There is absolutely no excuse that will ever justify their behavior. The Church’s attempt to prevent embarrassment by hiding these crimes has created a shelter for these sociopathic priests to continue to molest hundreds of children - which in many cases destroyed the children’s lives. Equally disturbing is that fact that the statute of limitations on the vast majority of these cases has expired, meaning that guilty parties will go unpunished. I guess we should be content that the guilty priests have been suspended or are retired and comfortably residing in retirement communities where they can continue to draw support from the Sunday collection plate.

Personally, I find the lack of justice to be reprehensible! I grew up in the Philadelphia Archdiocese. I knew several of the charged priests. They were posted in my home parish after their crimes were known by the Church - where they were free to strike again! As such, my friends and family were put at risk. Were any of them abused? Has the Church conducted its own internal investigation to determine how many unreported incidents have occurred? Has the Church provided counseling to the known victims? Or don't they care that sexual abuse is a crime that perpetuates itself, as uncounseled victims are more likely to become abusers themselves. I know this to be all too true, for I myself was sexually abused as a child. While my abuser was not a priest, he was a man who himself had been abused by a priest – a priest from the Philadelphia Archdiocese who incidentally is not named in the grand jury report. How many other unnamed priests are there?

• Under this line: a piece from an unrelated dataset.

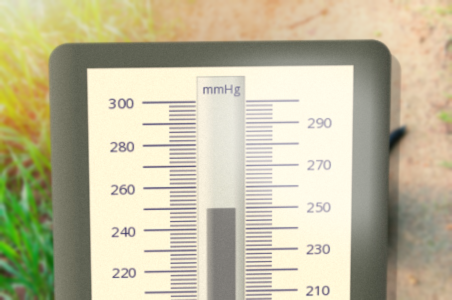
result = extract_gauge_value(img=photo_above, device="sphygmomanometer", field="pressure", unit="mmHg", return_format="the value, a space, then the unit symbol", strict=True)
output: 250 mmHg
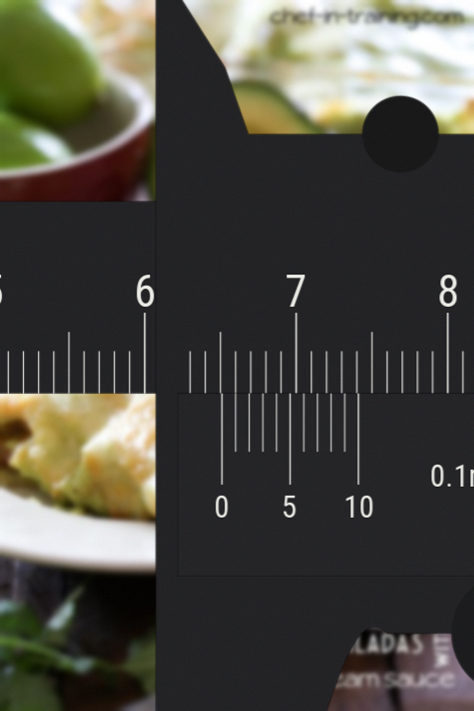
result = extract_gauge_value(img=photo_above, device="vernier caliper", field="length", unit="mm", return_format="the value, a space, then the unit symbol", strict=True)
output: 65.1 mm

The priests who committed these ignominious acts, and the Church leaders who sheltered them need to be held accountable. For starters, all these men – whether they are common priests or the Archbishop - should be defrocked and removed from service in the Church. Those convicted of lesser crimes, such as fondling or inappropriate behavior should be prevented from any contact with children and should be placed on probation where appropriate. Those convicted of more heinous acts, such as sodomy, oral copulation, or masochism should be forced to perform extensive community services or be imprisoned, depending on the severity of and the time elapsed from their crimes.

We also need to take a step back to gain some perspective on this scandal and its affects on the Church. As opprobrious and inexcusable as the sex scandal is, we should not allow the vile behavior of a few sociopathic priests to tarnish the image of the vast majority of God-fearing priests who have served their communities and their Church well. I myself owe a great deal to the priests and nuns of the Philadelphia Archdiocese for the education and guidance I have received over the years. It is a debt that I can not possibly repay. It is a shame that all their work and dedication is being overshadowed by the actions of a few. Unfortunately for the righteous, they only have the Church to blame.